Senior Systems Engineer – Performance & Reliability (Analysis) London, UK employer: graphcore
Contact Detail:
graphcore Recruiting Team
StudySmarter Expert Advice 🤫
We think this is how you could land Senior Systems Engineer – Performance & Reliability (Analysis) London, UK
✨Tip Number 1
Network like a pro! Reach out to current employees at Graphcore on LinkedIn or other platforms. A friendly chat can give you insider info and might just get your foot in the door.
✨Tip Number 2
Prepare for the interview by diving deep into performance and reliability topics. Brush up on your Python skills and be ready to discuss how you've tackled similar challenges in the past.
✨Tip Number 3
Showcase your problem-solving skills during interviews. Be ready to explain how you approach uncertainty and make decisions based on data—Graphcore loves engineers who think critically!
✨Tip Number 4
Don’t forget to apply through our website! It’s the best way to ensure your application gets seen by the right people. Plus, it shows you’re genuinely interested in joining the team.

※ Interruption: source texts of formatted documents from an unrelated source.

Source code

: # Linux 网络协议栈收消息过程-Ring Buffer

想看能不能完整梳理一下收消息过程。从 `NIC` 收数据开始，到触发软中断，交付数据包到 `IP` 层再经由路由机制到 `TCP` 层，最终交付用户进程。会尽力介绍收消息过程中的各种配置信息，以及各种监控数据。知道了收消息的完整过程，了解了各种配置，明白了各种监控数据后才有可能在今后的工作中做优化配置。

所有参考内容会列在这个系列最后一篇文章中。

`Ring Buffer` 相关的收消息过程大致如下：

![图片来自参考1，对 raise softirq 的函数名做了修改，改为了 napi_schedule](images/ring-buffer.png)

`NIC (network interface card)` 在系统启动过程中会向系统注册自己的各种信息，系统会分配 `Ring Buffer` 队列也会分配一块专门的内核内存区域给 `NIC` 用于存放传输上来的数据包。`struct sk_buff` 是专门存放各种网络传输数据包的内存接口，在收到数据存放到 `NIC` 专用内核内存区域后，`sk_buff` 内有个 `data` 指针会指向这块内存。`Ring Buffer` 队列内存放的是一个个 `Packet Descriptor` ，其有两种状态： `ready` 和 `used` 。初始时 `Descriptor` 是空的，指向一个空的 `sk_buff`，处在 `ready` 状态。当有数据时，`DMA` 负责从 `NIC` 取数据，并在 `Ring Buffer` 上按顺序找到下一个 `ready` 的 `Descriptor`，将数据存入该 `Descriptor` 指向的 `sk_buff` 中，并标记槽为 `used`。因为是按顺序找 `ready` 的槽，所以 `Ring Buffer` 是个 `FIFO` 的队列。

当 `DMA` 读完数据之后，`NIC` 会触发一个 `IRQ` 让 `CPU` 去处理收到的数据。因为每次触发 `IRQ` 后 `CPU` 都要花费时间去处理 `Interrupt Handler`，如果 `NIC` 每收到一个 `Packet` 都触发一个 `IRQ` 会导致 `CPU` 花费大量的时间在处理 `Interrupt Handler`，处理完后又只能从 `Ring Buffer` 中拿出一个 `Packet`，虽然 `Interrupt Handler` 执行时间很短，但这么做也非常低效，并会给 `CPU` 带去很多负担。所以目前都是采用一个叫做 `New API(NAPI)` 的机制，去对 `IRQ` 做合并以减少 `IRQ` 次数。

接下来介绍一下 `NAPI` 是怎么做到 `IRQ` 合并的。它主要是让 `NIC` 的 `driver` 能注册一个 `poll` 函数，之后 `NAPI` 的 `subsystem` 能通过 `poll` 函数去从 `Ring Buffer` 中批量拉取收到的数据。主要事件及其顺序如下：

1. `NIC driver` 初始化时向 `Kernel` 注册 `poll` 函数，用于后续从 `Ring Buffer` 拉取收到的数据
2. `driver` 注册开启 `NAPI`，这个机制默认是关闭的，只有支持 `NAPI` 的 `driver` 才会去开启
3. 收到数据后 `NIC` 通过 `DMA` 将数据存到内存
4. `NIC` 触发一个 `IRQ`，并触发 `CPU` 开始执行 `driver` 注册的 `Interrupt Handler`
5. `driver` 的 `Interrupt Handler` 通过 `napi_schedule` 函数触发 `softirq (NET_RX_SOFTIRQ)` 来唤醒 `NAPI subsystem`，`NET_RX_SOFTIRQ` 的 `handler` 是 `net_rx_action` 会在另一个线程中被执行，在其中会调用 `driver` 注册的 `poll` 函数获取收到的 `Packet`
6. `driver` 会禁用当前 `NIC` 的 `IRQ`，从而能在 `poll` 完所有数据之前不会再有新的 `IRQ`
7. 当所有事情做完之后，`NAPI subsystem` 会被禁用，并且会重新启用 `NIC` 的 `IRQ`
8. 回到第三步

We think you need these skills to ace Senior Systems Engineer – Performance & Reliability (Analysis) London, UK
Some tips for your application 🫡
Tailor Your CV: Make sure your CV reflects the skills and experiences that match the job description. Highlight your software engineering experience, especially in Linux-based environments and Python, as these are key for us.

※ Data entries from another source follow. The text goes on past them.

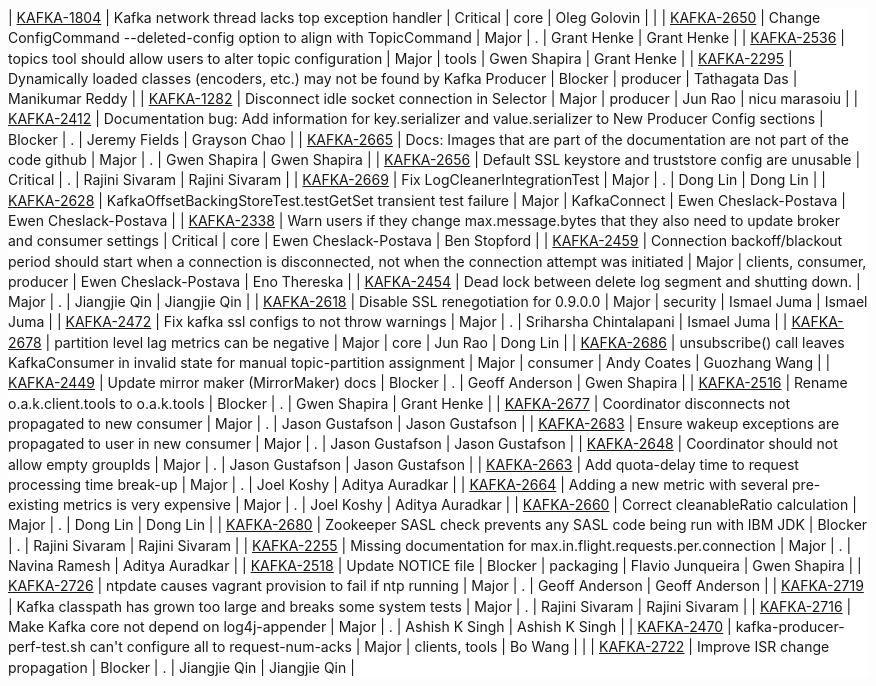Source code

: | [KAFKA-1804](https://issues.apache.org/jira/browse/KAFKA-1804) | Kafka network thread lacks top exception handler |  Critical | core | Oleg Golovin |  |
| [KAFKA-2650](https://issues.apache.org/jira/browse/KAFKA-2650) | Change ConfigCommand --deleted-config option to align with TopicCommand |  Major | . | Grant Henke | Grant Henke |
| [KAFKA-2536](https://issues.apache.org/jira/browse/KAFKA-2536) | topics tool should allow users to alter topic configuration |  Major | tools | Gwen Shapira | Grant Henke |
| [KAFKA-2295](https://issues.apache.org/jira/browse/KAFKA-2295) | Dynamically loaded classes (encoders, etc.) may not be found by Kafka Producer |  Blocker | producer | Tathagata Das | Manikumar Reddy |
| [KAFKA-1282](https://issues.apache.org/jira/browse/KAFKA-1282) | Disconnect idle socket connection in Selector |  Major | producer | Jun Rao | nicu marasoiu |
| [KAFKA-2412](https://issues.apache.org/jira/browse/KAFKA-2412) | Documentation bug: Add information for key.serializer and value.serializer to New Producer Config sections |  Blocker | . | Jeremy Fields | Grayson Chao |
| [KAFKA-2665](https://issues.apache.org/jira/browse/KAFKA-2665) | Docs: Images that are part of the documentation are not part of the code github |  Major | . | Gwen Shapira | Gwen Shapira |
| [KAFKA-2656](https://issues.apache.org/jira/browse/KAFKA-2656) | Default SSL keystore and truststore config are unusable |  Critical | . | Rajini Sivaram | Rajini Sivaram |
| [KAFKA-2669](https://issues.apache.org/jira/browse/KAFKA-2669) | Fix LogCleanerIntegrationTest |  Major | . | Dong Lin | Dong Lin |
| [KAFKA-2628](https://issues.apache.org/jira/browse/KAFKA-2628) | KafkaOffsetBackingStoreTest.testGetSet transient test failure |  Major | KafkaConnect | Ewen Cheslack-Postava | Ewen Cheslack-Postava |
| [KAFKA-2338](https://issues.apache.org/jira/browse/KAFKA-2338) | Warn users if they change max.message.bytes that they also need to update broker and consumer settings |  Critical | core | Ewen Cheslack-Postava | Ben Stopford |
| [KAFKA-2459](https://issues.apache.org/jira/browse/KAFKA-2459) | Connection backoff/blackout period should start when a connection is disconnected, not when the connection attempt was initiated |  Major | clients, consumer, producer | Ewen Cheslack-Postava | Eno Thereska |
| [KAFKA-2454](https://issues.apache.org/jira/browse/KAFKA-2454) | Dead lock between delete log segment and shutting down. |  Major | . | Jiangjie Qin | Jiangjie Qin |
| [KAFKA-2618](https://issues.apache.org/jira/browse/KAFKA-2618) | Disable SSL renegotiation for 0.9.0.0 |  Major | security | Ismael Juma | Ismael Juma |
| [KAFKA-2472](https://issues.apache.org/jira/browse/KAFKA-2472) | Fix kafka ssl configs to not throw warnings |  Major | . | Sriharsha Chintalapani | Ismael Juma |
| [KAFKA-2678](https://issues.apache.org/jira/browse/KAFKA-2678) | partition level lag metrics can be negative |  Major | core | Jun Rao | Dong Lin |
| [KAFKA-2686](https://issues.apache.org/jira/browse/KAFKA-2686) | unsubscribe() call leaves KafkaConsumer in invalid state for manual topic-partition assignment |  Major | consumer | Andy Coates | Guozhang Wang |
| [KAFKA-2449](https://issues.apache.org/jira/browse/KAFKA-2449) | Update mirror maker (MirrorMaker) docs |  Blocker | . | Geoff Anderson | Gwen Shapira |
| [KAFKA-2516](https://issues.apache.org/jira/browse/KAFKA-2516) | Rename o.a.k.client.tools to o.a.k.tools |  Blocker | . | Gwen Shapira | Grant Henke |
| [KAFKA-2677](https://issues.apache.org/jira/browse/KAFKA-2677) | Coordinator disconnects not propagated to new consumer |  Major | . | Jason Gustafson | Jason Gustafson |
| [KAFKA-2683](https://issues.apache.org/jira/browse/KAFKA-2683) | Ensure wakeup exceptions are propagated to user in new consumer |  Major | . | Jason Gustafson | Jason Gustafson |
| [KAFKA-2648](https://issues.apache.org/jira/browse/KAFKA-2648) | Coordinator should not allow empty groupIds |  Major | . | Jason Gustafson | Jason Gustafson |
| [KAFKA-2663](https://issues.apache.org/jira/browse/KAFKA-2663) | Add quota-delay time to request processing time break-up |  Major | . | Joel Koshy | Aditya Auradkar |
| [KAFKA-2664](https://issues.apache.org/jira/browse/KAFKA-2664) | Adding a new metric with several pre-existing metrics is very expensive |  Major | . | Joel Koshy | Aditya Auradkar |
| [KAFKA-2660](https://issues.apache.org/jira/browse/KAFKA-2660) | Correct cleanableRatio calculation |  Major | . | Dong Lin | Dong Lin |
| [KAFKA-2680](https://issues.apache.org/jira/browse/KAFKA-2680) | Zookeeper SASL check prevents any SASL code being run with IBM JDK |  Blocker | . | Rajini Sivaram | Rajini Sivaram |
| [KAFKA-2255](https://issues.apache.org/jira/browse/KAFKA-2255) | Missing documentation for max.in.flight.requests.per.connection |  Major | . | Navina Ramesh | Aditya Auradkar |
| [KAFKA-2518](https://issues.apache.org/jira/browse/KAFKA-2518) | Update NOTICE file |  Blocker | packaging | Flavio Junqueira | Gwen Shapira |
| [KAFKA-2726](https://issues.apache.org/jira/browse/KAFKA-2726) | ntpdate causes vagrant provision to fail if ntp running |  Major | . | Geoff Anderson | Geoff Anderson |
| [KAFKA-2719](https://issues.apache.org/jira/browse/KAFKA-2719) | Kafka classpath has grown too large and breaks some system tests |  Major | . | Rajini Sivaram | Rajini Sivaram |
| [KAFKA-2716](https://issues.apache.org/jira/browse/KAFKA-2716) | Make Kafka core not depend on log4j-appender |  Major | . | Ashish K Singh | Ashish K Singh |
| [KAFKA-2470](https://issues.apache.org/jira/browse/KAFKA-2470) | kafka-producer-perf-test.sh can't configure all to request-num-acks |  Major | clients, tools | Bo Wang |  |
| [KAFKA-2722](https://issues.apache.org/jira/browse/KAFKA-2722) | Improve ISR change propagation |  Blocker | . | Jiangjie Qin | Jiangjie Qin |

Craft a Compelling Cover Letter: Use your cover letter to tell us why you're passionate about performance and reliability in systems engineering. Share specific examples of how you've tackled similar challenges in the past.
Showcase Your Problem-Solving Skills: In your application, emphasise your ability to interpret results and make decisions based on data. We love engineers who can think critically about uncertainty and evidence!

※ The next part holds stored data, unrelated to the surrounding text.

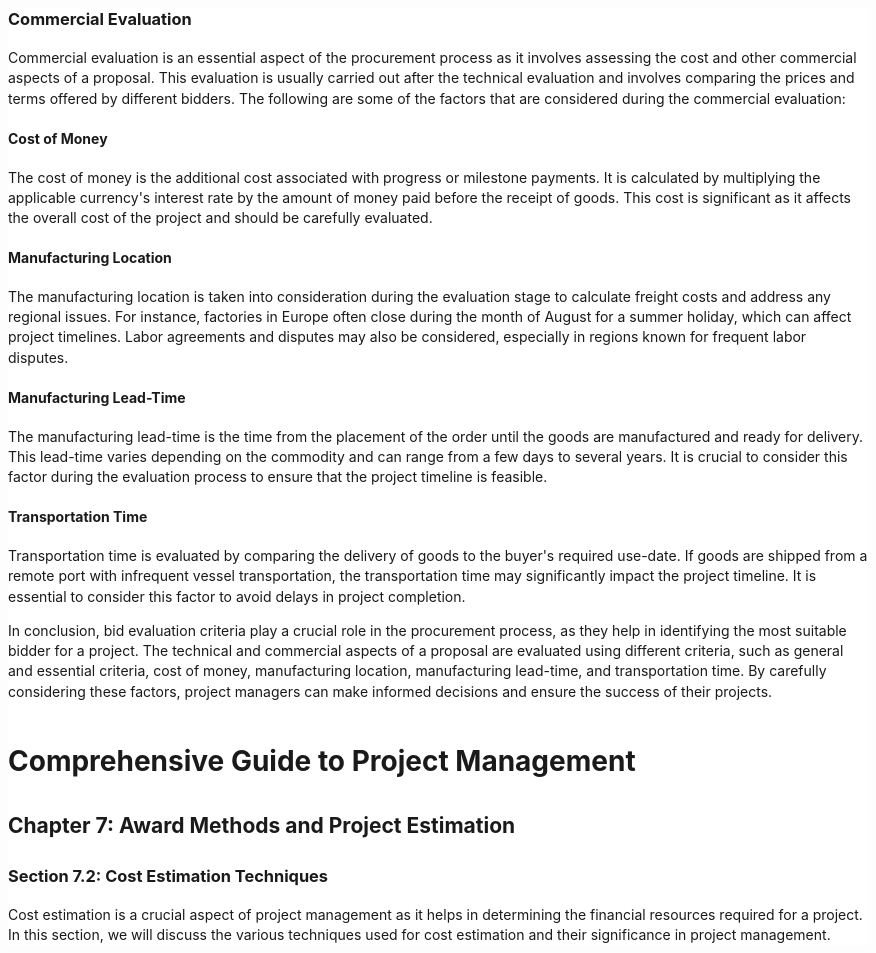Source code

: ### Commercial Evaluation

Commercial evaluation is an essential aspect of the procurement process as it involves assessing the cost and other commercial aspects of a proposal. This evaluation is usually carried out after the technical evaluation and involves comparing the prices and terms offered by different bidders. The following are some of the factors that are considered during the commercial evaluation:

#### Cost of Money

The cost of money is the additional cost associated with progress or milestone payments. It is calculated by multiplying the applicable currency's interest rate by the amount of money paid before the receipt of goods. This cost is significant as it affects the overall cost of the project and should be carefully evaluated.

#### Manufacturing Location

The manufacturing location is taken into consideration during the evaluation stage to calculate freight costs and address any regional issues. For instance, factories in Europe often close during the month of August for a summer holiday, which can affect project timelines. Labor agreements and disputes may also be considered, especially in regions known for frequent labor disputes.

#### Manufacturing Lead-Time

The manufacturing lead-time is the time from the placement of the order until the goods are manufactured and ready for delivery. This lead-time varies depending on the commodity and can range from a few days to several years. It is crucial to consider this factor during the evaluation process to ensure that the project timeline is feasible.

#### Transportation Time

Transportation time is evaluated by comparing the delivery of goods to the buyer's required use-date. If goods are shipped from a remote port with infrequent vessel transportation, the transportation time may significantly impact the project timeline. It is essential to consider this factor to avoid delays in project completion.

In conclusion, bid evaluation criteria play a crucial role in the procurement process, as they help in identifying the most suitable bidder for a project. The technical and commercial aspects of a proposal are evaluated using different criteria, such as general and essential criteria, cost of money, manufacturing location, manufacturing lead-time, and transportation time. By carefully considering these factors, project managers can make informed decisions and ensure the success of their projects. 


# Comprehensive Guide to Project Management

## Chapter 7: Award Methods and Project Estimation

### Section 7.2: Cost Estimation Techniques

Cost estimation is a crucial aspect of project management as it helps in determining the financial resources required for a project. In this section, we will discuss the various techniques used for cost estimation and their significance in project management.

Apply Through Our Website: We encourage you to apply directly through our website. It’s the best way for us to receive your application and ensures you don’t miss out on any important updates from our team.
How to prepare for a job interview at graphcore
✨Know Your Systems Inside Out
Make sure you have a solid understanding of systems engineering principles, especially in performance and reliability. Brush up on your experience with Linux-based environments and distributed systems, as these will be key topics during the interview.
✨Prepare for Data Interpretation Questions
Expect questions that challenge your ability to interpret performance data. Be ready to discuss how you would approach analysing system behaviour under load and what metrics you would consider important for making engineering decisions.
✨Showcase Your Software Skills
Highlight your proficiency in Python and any other programming languages you know, like C++. Be prepared to discuss your experience with automation and CI/CD systems, as well as how you've used these tools in past projects.
✨Emphasise Problem-Solving Abilities
Graphcore values engineers who can think critically about uncertainty and evidence. Prepare examples from your past work where you had to challenge conclusions based on weak data or navigate ambiguous requirements.